• WHAT NEEDS TO BE DONE:
Quote the rows below word for word, starting at the line with "rticles récents" and continuing up to and including the line with "готовых стенах.". Omit the pictures from your answer.

***** DATA

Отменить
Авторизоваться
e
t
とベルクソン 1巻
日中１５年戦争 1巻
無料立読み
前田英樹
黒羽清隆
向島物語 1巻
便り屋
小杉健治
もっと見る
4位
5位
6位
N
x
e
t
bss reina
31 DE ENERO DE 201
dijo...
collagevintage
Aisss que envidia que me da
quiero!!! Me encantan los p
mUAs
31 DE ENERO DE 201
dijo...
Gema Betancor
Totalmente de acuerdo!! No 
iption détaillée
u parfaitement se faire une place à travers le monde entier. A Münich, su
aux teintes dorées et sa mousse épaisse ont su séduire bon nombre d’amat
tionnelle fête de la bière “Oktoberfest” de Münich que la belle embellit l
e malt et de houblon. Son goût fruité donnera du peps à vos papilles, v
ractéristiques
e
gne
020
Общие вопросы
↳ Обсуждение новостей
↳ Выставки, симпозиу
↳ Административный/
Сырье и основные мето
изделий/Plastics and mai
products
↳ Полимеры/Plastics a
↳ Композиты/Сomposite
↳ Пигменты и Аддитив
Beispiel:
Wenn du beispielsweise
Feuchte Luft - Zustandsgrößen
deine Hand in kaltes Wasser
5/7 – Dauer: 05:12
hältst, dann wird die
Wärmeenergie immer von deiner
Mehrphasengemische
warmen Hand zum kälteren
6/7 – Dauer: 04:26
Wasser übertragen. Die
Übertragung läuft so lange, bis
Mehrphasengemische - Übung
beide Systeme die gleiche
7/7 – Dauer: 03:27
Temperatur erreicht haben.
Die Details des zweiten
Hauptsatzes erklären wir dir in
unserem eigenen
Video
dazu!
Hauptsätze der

**********
***** DATA

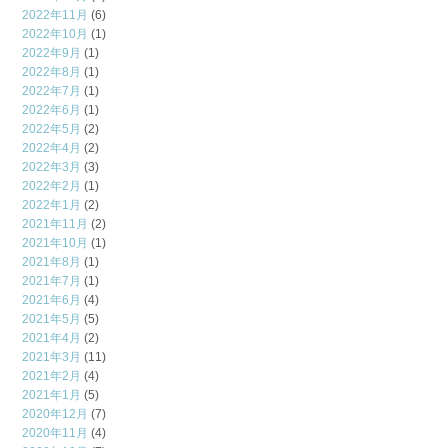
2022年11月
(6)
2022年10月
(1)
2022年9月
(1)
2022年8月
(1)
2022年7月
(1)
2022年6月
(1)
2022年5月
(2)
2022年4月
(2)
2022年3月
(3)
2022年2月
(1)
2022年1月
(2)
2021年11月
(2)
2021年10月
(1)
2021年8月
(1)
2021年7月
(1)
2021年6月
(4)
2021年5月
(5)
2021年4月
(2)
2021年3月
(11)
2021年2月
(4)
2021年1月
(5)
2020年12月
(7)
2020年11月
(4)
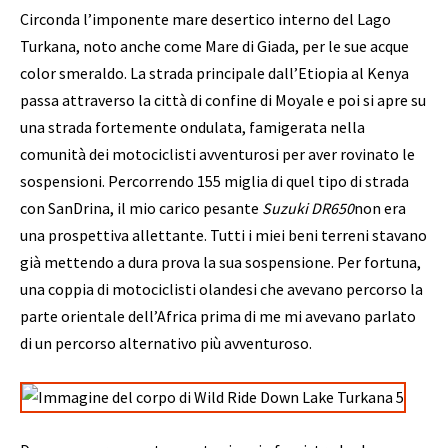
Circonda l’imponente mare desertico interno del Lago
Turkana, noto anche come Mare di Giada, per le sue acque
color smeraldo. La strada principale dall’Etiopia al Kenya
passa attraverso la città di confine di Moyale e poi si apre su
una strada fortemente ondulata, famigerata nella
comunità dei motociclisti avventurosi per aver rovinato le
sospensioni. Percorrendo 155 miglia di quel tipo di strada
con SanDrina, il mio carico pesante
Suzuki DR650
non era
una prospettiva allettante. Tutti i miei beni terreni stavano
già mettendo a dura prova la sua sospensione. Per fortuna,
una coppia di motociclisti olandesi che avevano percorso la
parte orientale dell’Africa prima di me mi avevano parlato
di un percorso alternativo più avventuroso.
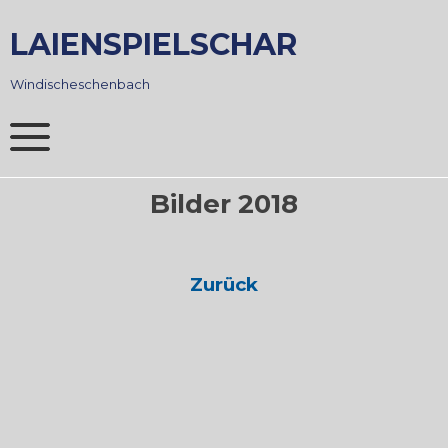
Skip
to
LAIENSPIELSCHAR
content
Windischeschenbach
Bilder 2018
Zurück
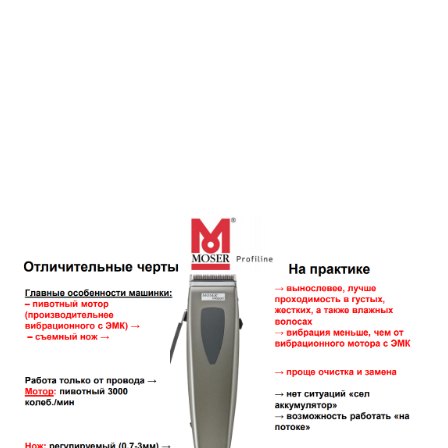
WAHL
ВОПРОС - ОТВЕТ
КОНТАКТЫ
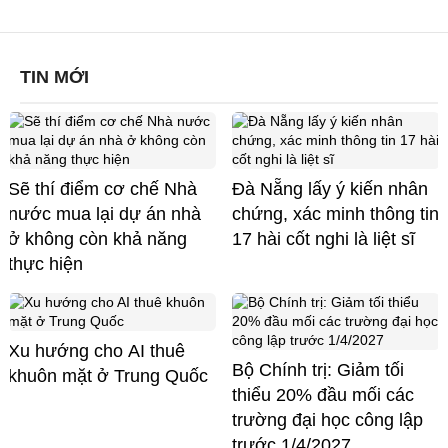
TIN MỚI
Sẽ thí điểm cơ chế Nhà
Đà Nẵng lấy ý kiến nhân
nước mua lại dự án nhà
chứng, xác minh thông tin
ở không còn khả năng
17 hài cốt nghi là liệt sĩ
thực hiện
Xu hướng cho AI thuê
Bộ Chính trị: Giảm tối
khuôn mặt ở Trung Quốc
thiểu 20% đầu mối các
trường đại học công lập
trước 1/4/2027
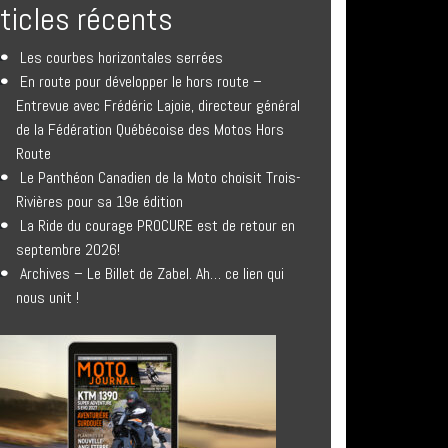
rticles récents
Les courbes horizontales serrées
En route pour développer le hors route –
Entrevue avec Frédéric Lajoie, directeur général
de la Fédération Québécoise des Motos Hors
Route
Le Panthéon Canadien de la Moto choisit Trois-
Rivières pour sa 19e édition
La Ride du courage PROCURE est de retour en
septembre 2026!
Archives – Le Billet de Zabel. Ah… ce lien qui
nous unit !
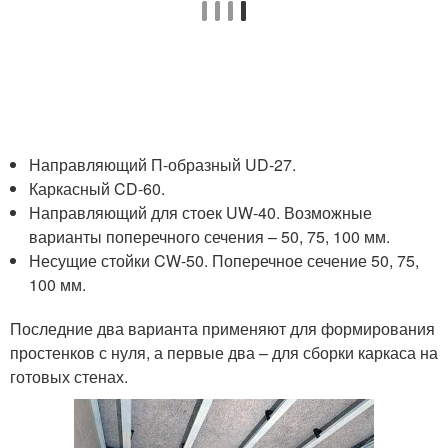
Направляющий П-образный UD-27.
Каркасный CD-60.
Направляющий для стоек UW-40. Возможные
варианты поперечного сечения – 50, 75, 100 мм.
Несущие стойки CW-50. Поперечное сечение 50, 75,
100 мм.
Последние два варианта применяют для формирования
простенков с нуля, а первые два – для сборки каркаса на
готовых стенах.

**********

• SOLVED EXERCISE:
rticles récents
Les courbes horizontales serrées
En route pour développer le hors route –
Entrevue avec Frédéric Lajoie, directeur général
de la Fédération Québécoise des Motos Hors
Route
Le Panthéon Canadien de la Moto choisit Trois-
Rivières pour sa 19e édition
La Ride du courage PROCURE est de retour en
septembre 2026!
Archives – Le Billet de Zabel. Ah… ce lien qui
nous unit !
Направляющий П-образный UD-27.
Каркасный CD-60.
Направляющий для стоек UW-40. Возможные
варианты поперечного сечения – 50, 75, 100 мм.
Несущие стойки CW-50. Поперечное сечение 50, 75,
100 мм.
Последние два варианта применяют для формирования
простенков с нуля, а первые два – для сборки каркаса на
готовых стенах.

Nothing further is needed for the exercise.